On Jun 17, we maintained a Neutral recommendation on Starbucks Corporation (SBUX), following its mixed fiscal-second quarter 2013 results.
Why the Neutral Recommendation?
The coffee giant’s fiscal-second quarter 2013 earnings of 47 cents per share were in line with the Zacks Consensus Estimate. Earnings grew 20% year over year driven by solid margin growth. Revenues increased 11% as steady sales growth in the U.S. and Asia were partially offset by weakness in Europe. However, Starbucks failed to meet the Zacks revenue expectations despite the strong U.S. comps.
Moreover, though the company increased its earnings expectations for fiscal 2013, it did not change its sales outlook — signaling a lack of real growth.

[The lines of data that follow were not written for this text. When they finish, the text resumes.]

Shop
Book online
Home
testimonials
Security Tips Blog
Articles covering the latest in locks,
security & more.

For fiscal 2013, the company continues to expect revenues to grow in the range of 10%–13% driven by mid single-digit comparable store sales growth and net new store openings. Earnings expectations were increased from a range of $2.06 — $2.15 to $2.12 — $2.18. However, the earnings guidance includes the second-quarter one-time gain from sale of a minority equity stake in a joint venture in Mexico.
Overall, we are encouraged by Starbucks’ strong market standing, new product launches, rapid growth in international markets, the flourishing Channel Development business and solid turnaround in the U.S. We believe that the company has compelling growth drivers like La Boulange, Verismo, Teavana, K-Cups, loyalty program and food innovations to sustain the earnings momentum, going forward.

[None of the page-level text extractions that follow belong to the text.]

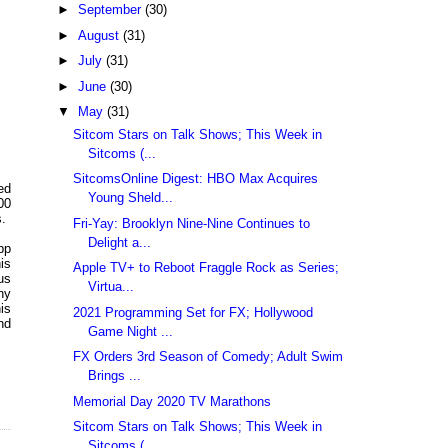
►
September
(30)
►
August
(31)
►
July
(31)
►
June
(30)
▼
May
(31)
Sitcom Stars on Talk Shows; This Week in
Sitcoms (...
SitcomsOnline Digest: HBO Max Acquires
ed
Young Sheld...
00
s.
Fri-Yay: Brooklyn Nine-Nine Continues to
Delight a...
pp
is
Apple TV+ to Reboot Fraggle Rock as Series;
us
Virtua...
ny
is
2021 Programming Set for FX; Hollywood
nd
Game Night ...
FX Orders 3rd Season of Comedy; Adult Swim
Brings ...
Memorial Day 2020 TV Marathons
Sitcom Stars on Talk Shows; This Week in
Sitcoms (...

However, poor sales in Europe due to the depressed macroeconomic conditions keep us on the sidelines. In the U.S., though some signs of modest economic recovery and improving consumer confidence can be seen, there is still great uncertainty.
Other Stocks to Consider
Starbucks carries a Zacks Rank #3 (Hold). CEC Entertainment Inc. (CEC), carrying a Zacks Rank #1 (Strong Buy) and Bloomin' Brands, Inc. (BLMN) and Cracker Barrel Old Country Store, Inc. (CBRL), both carrying a Zacks Rank #2 (Buy), are other stocks worth considering in this space.